Source incontournable de l’histoire montpelliéraine, le Petit Thalamus est également un élément fondamental de l’entreprise de reconstruction mémorielle opérée sous l’égide des consuls à partir du milieu du XIIIe siècle. Il n’impose pas une mémoire figée depuis le début du XIIIe siècle mais la reconstruit en fonction d’évolutions sociales et politiques dont il n’est que le miroir. Œuvre consciente et planifiée d’un consulat accomplissant un retour sur ses origines, un demi-siècle après sa naissance, le Petit Thalamus ne se contente pas d’enregistrer l’histoire de Montpellier : en forgeant, par le biais de l’écriture, une mémoire commune il crée la ville en tant qu’universitas et joue un rôle fondamental dans l’émergence d’une conscience urbaine. De pair avec la Commune Clôture qui réalisa l’unité physique et matérielle de la ville, le Petit Thalamus, en contribuant à l’unité mentale des citoyens, est l’un des éléments essentiels de la création de la ville dont l’importance n’est pas moindre que celle du grand sceau du consulat. Il constitue un élément-clef dans la mise en place de cet équilibre, toujours instable et sans cesse remis en question, que représente la ville médiévale.

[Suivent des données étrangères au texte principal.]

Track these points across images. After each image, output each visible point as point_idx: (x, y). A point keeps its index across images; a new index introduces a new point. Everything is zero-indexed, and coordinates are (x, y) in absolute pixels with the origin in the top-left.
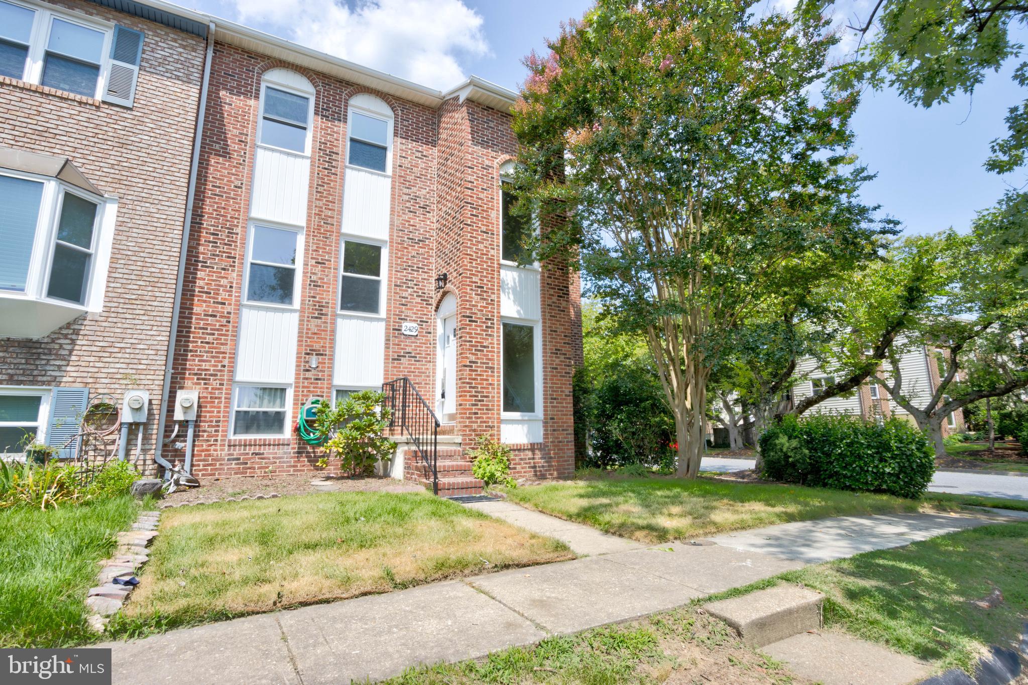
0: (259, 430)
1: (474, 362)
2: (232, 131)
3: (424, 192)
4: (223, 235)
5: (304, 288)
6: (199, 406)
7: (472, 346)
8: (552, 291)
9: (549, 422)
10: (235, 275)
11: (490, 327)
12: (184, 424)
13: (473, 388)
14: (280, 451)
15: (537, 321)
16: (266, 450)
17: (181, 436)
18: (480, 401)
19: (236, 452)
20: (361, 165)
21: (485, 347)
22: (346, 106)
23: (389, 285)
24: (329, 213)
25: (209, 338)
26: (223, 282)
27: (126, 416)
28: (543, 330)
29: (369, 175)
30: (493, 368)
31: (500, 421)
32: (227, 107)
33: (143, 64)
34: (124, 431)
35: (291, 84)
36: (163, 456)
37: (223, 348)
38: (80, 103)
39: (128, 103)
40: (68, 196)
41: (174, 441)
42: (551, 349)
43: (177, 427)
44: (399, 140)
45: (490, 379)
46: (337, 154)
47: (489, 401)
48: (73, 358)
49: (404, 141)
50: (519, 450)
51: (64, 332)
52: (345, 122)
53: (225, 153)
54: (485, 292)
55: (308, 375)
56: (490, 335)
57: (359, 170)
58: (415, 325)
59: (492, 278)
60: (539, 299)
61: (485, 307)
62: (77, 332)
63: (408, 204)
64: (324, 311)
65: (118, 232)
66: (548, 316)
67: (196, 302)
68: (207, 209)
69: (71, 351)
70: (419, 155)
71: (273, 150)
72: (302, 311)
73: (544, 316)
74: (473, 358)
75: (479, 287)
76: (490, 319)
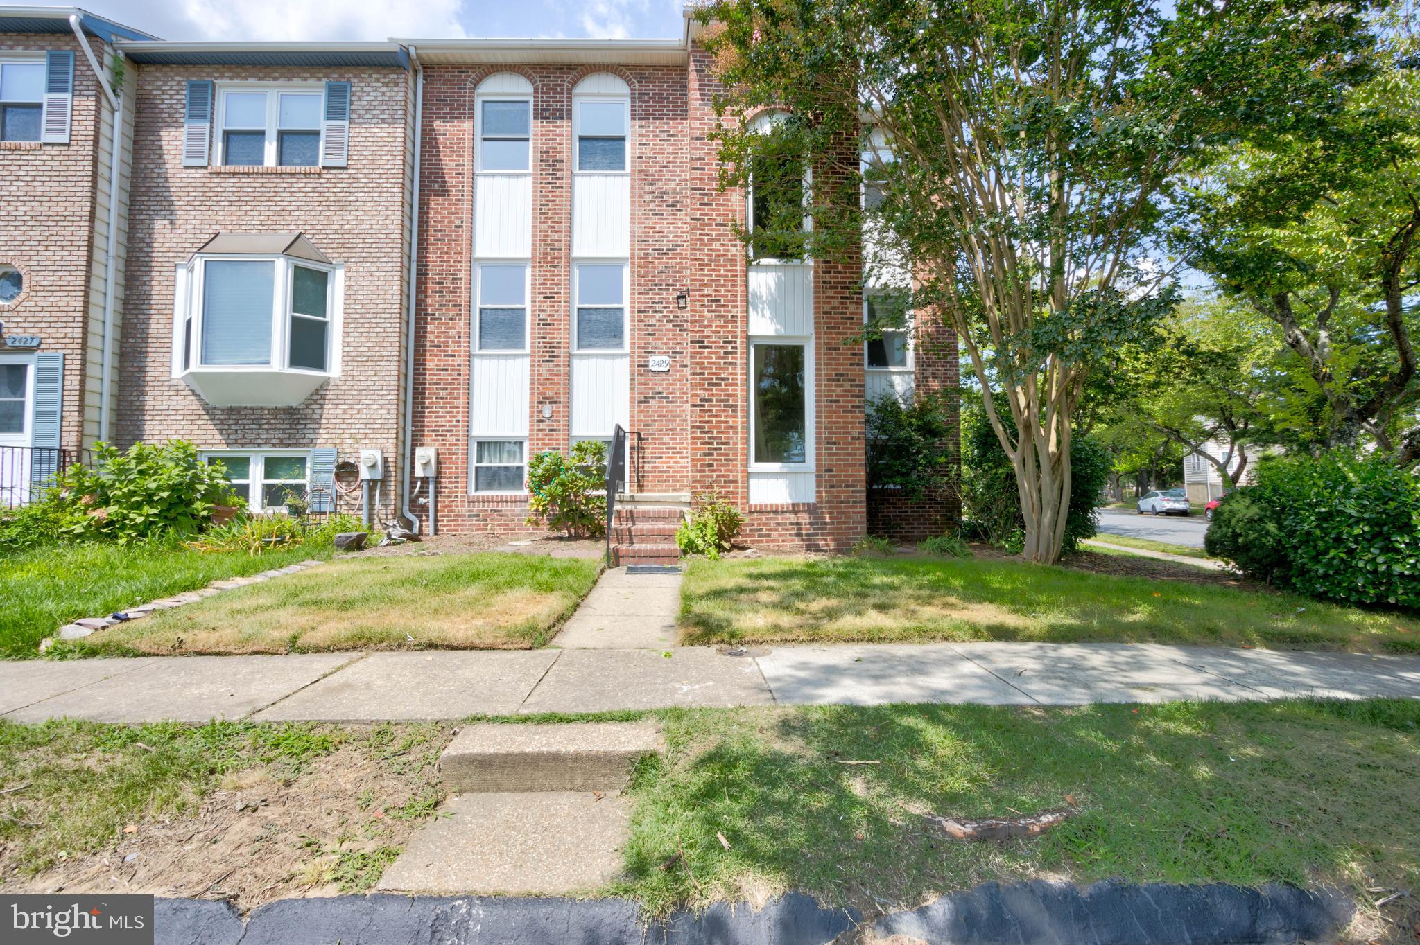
0: (500, 486)
1: (707, 400)
2: (448, 164)
3: (672, 185)
4: (447, 283)
5: (533, 329)
6: (439, 463)
7: (704, 379)
8: (831, 293)
9: (825, 474)
10: (462, 324)
11: (731, 353)
12: (425, 480)
13: (707, 433)
14: (517, 508)
15: (809, 338)
16: (504, 507)
17: (424, 492)
18: (716, 449)
19: (476, 508)
20: (594, 168)
21: (723, 379)
22: (570, 98)
23: (632, 312)
24: (556, 236)
25: (443, 393)
26: (452, 333)
27: (365, 474)
28: (816, 348)
29: (602, 179)
30: (736, 406)
31: (749, 475)
32: (441, 139)
33: (353, 116)
34: (365, 487)
35: (507, 90)
36: (411, 511)
37: (456, 403)
38: (305, 174)
39: (343, 163)
40: (296, 268)
41: (418, 497)
42: (827, 375)
43: (419, 483)
44: (638, 123)
45: (731, 420)
46: (561, 161)
47: (730, 449)
48: (324, 421)
49: (643, 123)
50: (776, 512)
51: (315, 397)
52: (570, 117)
53: (444, 192)
54: (723, 306)
55: (542, 426)
56: (731, 363)
57: (590, 175)
58: (665, 358)
59: (733, 286)
60: (812, 306)
61: (722, 327)
62: (323, 397)
63: (652, 206)
64: (556, 352)
65: (347, 297)
66: (823, 327)
67: (428, 357)
68: (432, 257)
69: (321, 415)
70: (664, 136)
71: (493, 175)
72: (532, 356)
73: (817, 329)
74: (706, 395)
75: (712, 301)
76: (730, 342)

Reste qu’il n’est pas anodin de s’interroger sur la langue déployée au sein de ces annales. Si les Fastes consulaires composés dans la première moitié du XIIIe siècle ont recours au latin, en revanche, l’ensemble des Petits Thalami fait délibérément le choix de la langue occitane, choix qui ne laisse pas de surprendre par sa précocité, surtout à l’aune des cités italiennes où les premières chroniques urbaines – ainsi des Annales Januenses d’Andrea Caffaro – sont rédigées en latin et où l’usage du toscan n’intervient guère avant le début du XIVe siècle. Toutefois, dans les communes italiennes, écrire le récit de la cité est un moyen de redécouvrir ses origines et de les rattacher à un incontournable passé romain et ne saurait se concevoir autrement qu’en latin : la recherche des mythes fondateurs de la romanité passe par la réutilisation de la langue des ancêtres dont on entend redécouvrir les traces. À Montpellier, un tel enjeu ne peut pas exister : lorsque l’écriture débute, elle ne peut avoir pour but de rechercher des origines et elle adopte dès lors la forme des annales qui ne se prête guère à une enquête sur le passé. Les rédacteurs successifs ne sont pas tributaires d’un modèle antique et se révèlent libres de composer, non le récit légendaire de leur ville, mais le récit réel d’un présent recomposé et ils le font en usant d’une langue vernaculaire plus apte à forger une identité civique fondée sur le souvenir des luttes pour l’émancipation communale bien plus que sur le mythe des origines romaines. Seule une ville dépourvue de tout passé romain comme l’était Montpellier pouvait inventer, de manière aussi précoce, une telle approche du récit urbain.